Objective Late sodium current (late I Na) has been confirmed to contribute to the reverse rate dependence (RRD) of action potential duration (APD) prolongation induced by potassium inhibitor. This study is to determine the role of endogenous late sodium current in the induced RRD of APD prolongation in hearts treated with L-type calcium channel activator Bay K 8644. Methods New Zealand White rabbit isolated heart preparations were perfused with modified Krebs-Henseleit solution. Hearts were paced at increasing cycle lengths (CLs) of 400, 500, 667, 1000, 1333 and 2000 ms after atrioventricle (AV) block was introduced by themo-ablation of the AV nodal area. Epicardial monophasic action potential duration at 90% completion of an action potential (epi-MAPD90) from the left ventricular free wall were recorded and measured. Tetrodotoxin (TTX) at the concentration of 1 µmol/L was used to inhibit late I Na selectively. Results At CL of 400 ms, epi-MAPD90 was 150.5 ± 2.2 ms (n = 12). When the pacing CL was increased to 500, 667, 1000, 1333 and 2000 ms, the epi-MAPD90 was significantly increased by 10.6 ± 2.9, 27.2 ± 3.0, 39.2 ± 3.8, 48.8 ± 3.5 and 56.6 ± 5.2 ms (n = 12, p < 0.05∼0.001), respectively. Compared with control, 200 nM Bay K 8644 significantly prolonged MAPD90 at all pacing rates (n = 12, P < 0.01 vs control), and the increase was greater at longer CLs (72.8 ± 6.1 at CL of 2000 ms) than at shorter CLs (16.1 ± 2.4 at CL of 400 ms, p < 0.05). In addition, Bay K 8644 caused polymorphic ventricular tachycardia at longer CLs of 1333 and 2000 ms. In the continued presence of Bay K 8644, TTX significantly reduced the augmentation of RRD of MAPD90 and abolished the ventricular tachycardia. Conclusion Endogenous late sodium current contributes to the enhanced RRD of APD prolongation induced by L-type calcium channel activator.

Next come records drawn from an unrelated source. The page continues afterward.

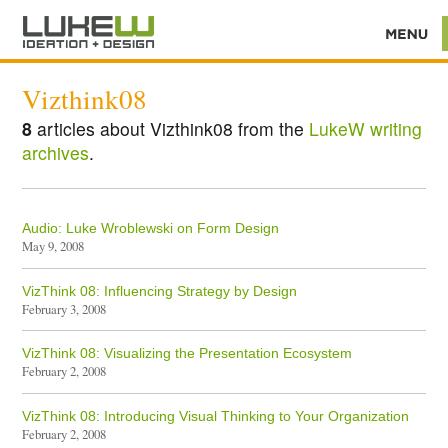
Vizthink08
8
articles about Vizthink08 from the
LukeW writing
archives
.
Audio: Luke Wroblewski on Form Design
May 9, 2008
VizThink 08: Influencing Strategy by Design
February 3, 2008
VizThink 08: Visualizing the Presentation Ecosystem
February 2, 2008
VizThink 08: Introducing Visual Thinking to Your Organization
February 2, 2008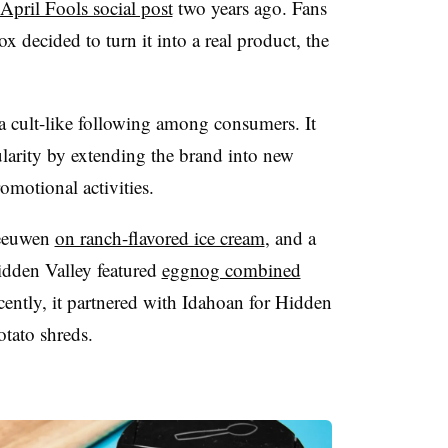
April Fools social post
two years ago. Fans
ox decided to turn it into a real product, the
 cult-like following among consumers. It
ularity by extending the brand into new
omotional activities.
Leeuwen
on ranch-flavored ice cream
, and a
idden Valley featured
eggnog combined
cently, it partnered with Idahoan for Hidden
otato shreds.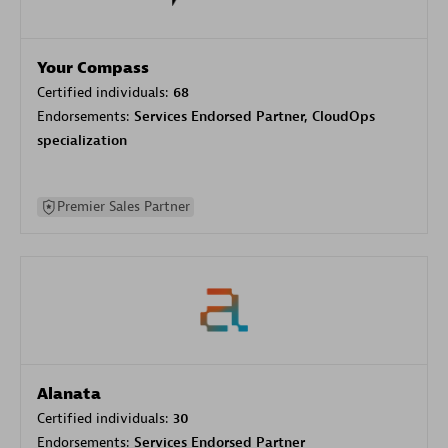
Your Compass
Certified individuals:
68
Endorsements:
Services Endorsed Partner, CloudOps
specialization
Premier Sales Partner
Alanata
Certified individuals:
30
Endorsements:
Services Endorsed Partner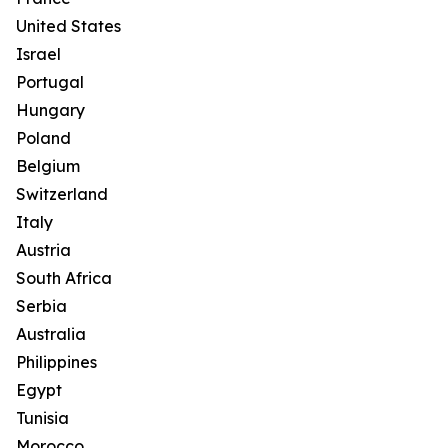
United States
Israel
Portugal
Hungary
Poland
Belgium
Switzerland
Italy
Austria
South Africa
Serbia
Australia
Philippines
Egypt
Tunisia
Morocco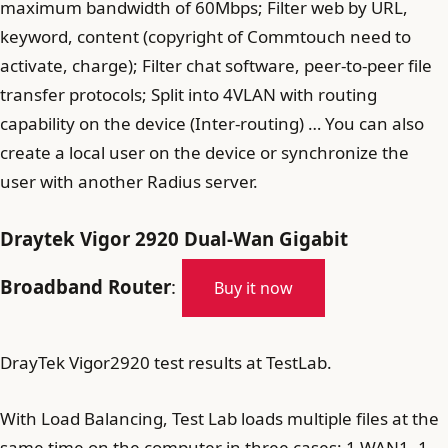
maximum bandwidth of 60Mbps; Filter web by URL,
keyword, content (copyright of Commtouch need to
activate, charge); Filter chat software, peer-to-peer file
transfer protocols; Split into 4VLAN with routing
capability on the device (Inter-routing) … You can also
create a local user on the device or synchronize the
user with another Radius server.
Draytek Vigor 2920 Dual-Wan Gigabit
Broadband Router
:
Buy it now
DrayTek Vigor2920 test results at TestLab.
With Load Balancing, Test Lab loads multiple files at the
same time on the computer in three cases: 1 WAN1, 1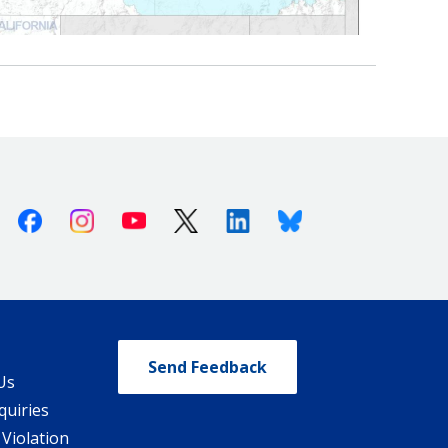
Facebook
Instagram
Youtube
X (Twitter)
Linkedin
Bluesky
Send Feedback
Us
quiries
 Violation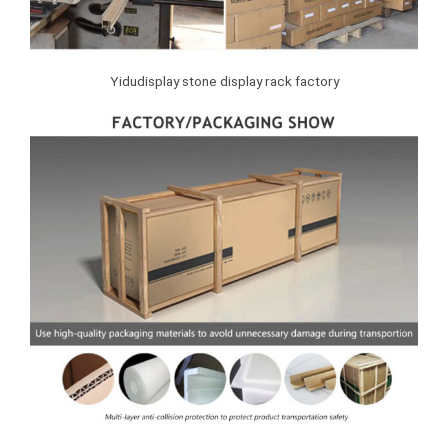
Yidudisplay stone display rack factory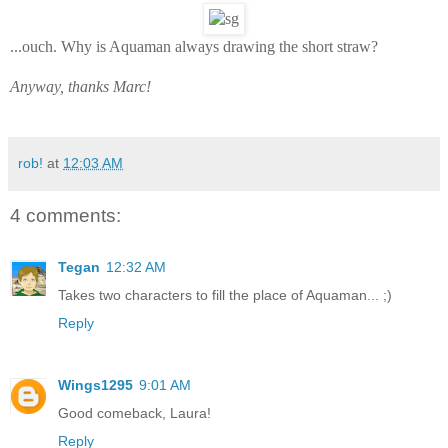
...ouch. Why is Aquaman always drawing the short straw?
Anyway, thanks Marc!
rob!
at
12:03 AM
4 comments:
Tegan
12:32 AM
Takes two characters to fill the place of Aquaman... ;)
Reply
Wings1295
9:01 AM
Good comeback, Laura!
Reply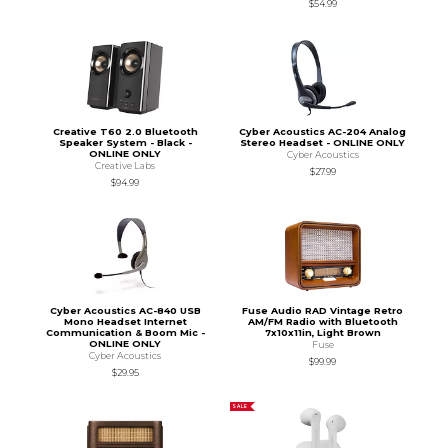
$54.99
Creative T60 2.0 Bluetooth
Cyber Acoustics AC-204 Analog
Speaker System - Black -
Stereo Headset - ONLINE ONLY
ONLINE ONLY
Cyber Acoustics
Creative Labs
$27.99
$94.99
Cyber Acoustics AC-840 USB
Fuse Audio RAD Vintage Retro
Mono Headset Internet
AM/FM Radio with Bluetooth
Communication & Boom Mic -
7x10x11in, Light Brown
ONLINE ONLY
Fuse
Cyber Acoustics
$99.99
$29.95
SALE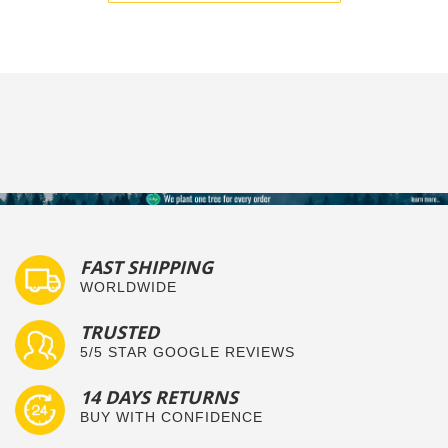
FAST SHIPPING
WORLDWIDE
TRUSTED
5/5 STAR GOOGLE REVIEWS
14 DAYS RETURNS
BUY WITH CONFIDENCE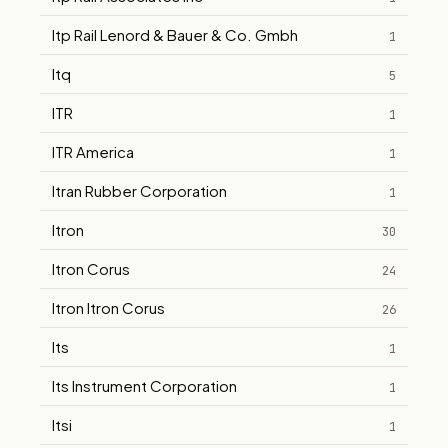
Itp Rail Lenord & Bauer & Co. Gmbh
1
Itq
5
ITR
1
ITR America
1
Itran Rubber Corporation
1
Itron
30
Itron Corus
24
Itron Itron Corus
26
Its
1
Its Instrument Corporation
1
Itsi
1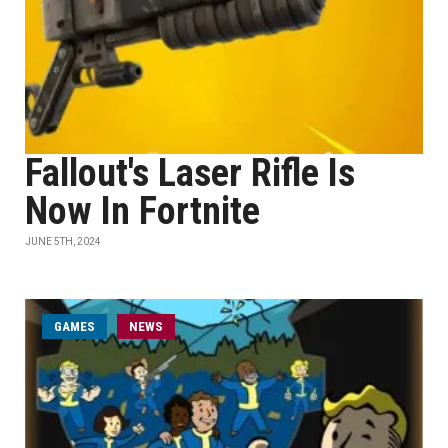
Fallout's Laser Rifle Is
Now In Fortnite
JUNE 5TH, 2024
GAMES
NEWS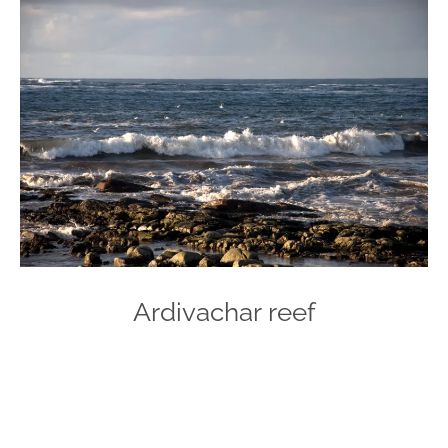
Ardivachar reef
Photo
Navigation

ASSA14-03-47 Ivabradine prolongs action potential duration and causes atrial arrhythmia in the heart

Objective Ivabradine (IVA) selectively inhibits If current in the sinus node and is used to treat inappropriate sinus tachycardia. Previous studies indicated that IVA also inhibited IKr at concentrations higher than therapeutic range. However, the proarrhythmic risk of IVA has not been fully determined. Sea anemone toxin (ATX) –II treated hearts have an increased risk of proarrhythmia and therefore was used to detect low-risk QT prolonging drugs. The objective of this study was to determine the effect of IVA on the atrial and ventricular monophasic action potential duration (MAPD) and the arrhythmic activities in the absence and presence of ATX-II. Methods Female rabbit isolated hearts were perfused by Langendorff mode. Hearts were paced at right atria appendage, and left atrial and ventricular MAPD90 were recorded and analysed. Results When hearts were paced at 2.8 Hz, the atrial, and endocardial and epicardial ventricular MAPD90 were 49.6 ± 3, 136.3 ± 7 and 127.4 ± 4 ms. IVA (3–10 μm) significantly prolonged them by 15.9 ± 2 (n = 6, p < 0.01), 31.5 ± 4 and 23.9 ± 3 ms, respectively (n = 6, p < 0.01), in a concentration dependent manner. When the pacing rate was increased from 2.5 Hz to 3.5 Hz, IVA (6 μm) reduced LV endocardial and epicardial MAPD90 by 41.2 ± 3 and 31.6 ± 4 ms (n = 5, p < 0.05) in a reverse rate dependent mode. ATX-II (3 nM) prolonged atrial MAPD90 by 36.5 ± 5 ms, and LV endocardial and epicardial MAPD90 by 19.9 ± 3 and 19.5 ± 4 ms. In the continued presence of ATX-II (3 nM), IVA (6–10 μm) reduced the atrial MAPD90 by 14.4 ± 4 ms (n = 6, p < 0.01). Atrial arrhythmias were observed in 4 of 12 (33.3%) hearts treated with 1–10 μm IVA in the presence of 3 nM ATX-II. In contrast, IVA (3–10 μm) caused greater prolongation in presence, compared with it in absence of ATX-II, in LV endo- and epi- cardial MAPD90 by 36.2 ± 7 and 27.5 ± 5 ms (n = 6, p < 0.01). IVA did not increase the BVR of atrial MAPD90 and transmural dispersion of MAPD90, and caused no ventriculararrhythmia both in the absence and presence of ATX-II, (n = 6, p > 0.05; n = 6, p > 0.05). Conclusion IVA prolongs both atrial and ventricular MAPD and causes atrial arrhythmias in hearts when late sodium current is increased, without proarrhythmic activities in the ventricles. This result may explain the results in clinical research.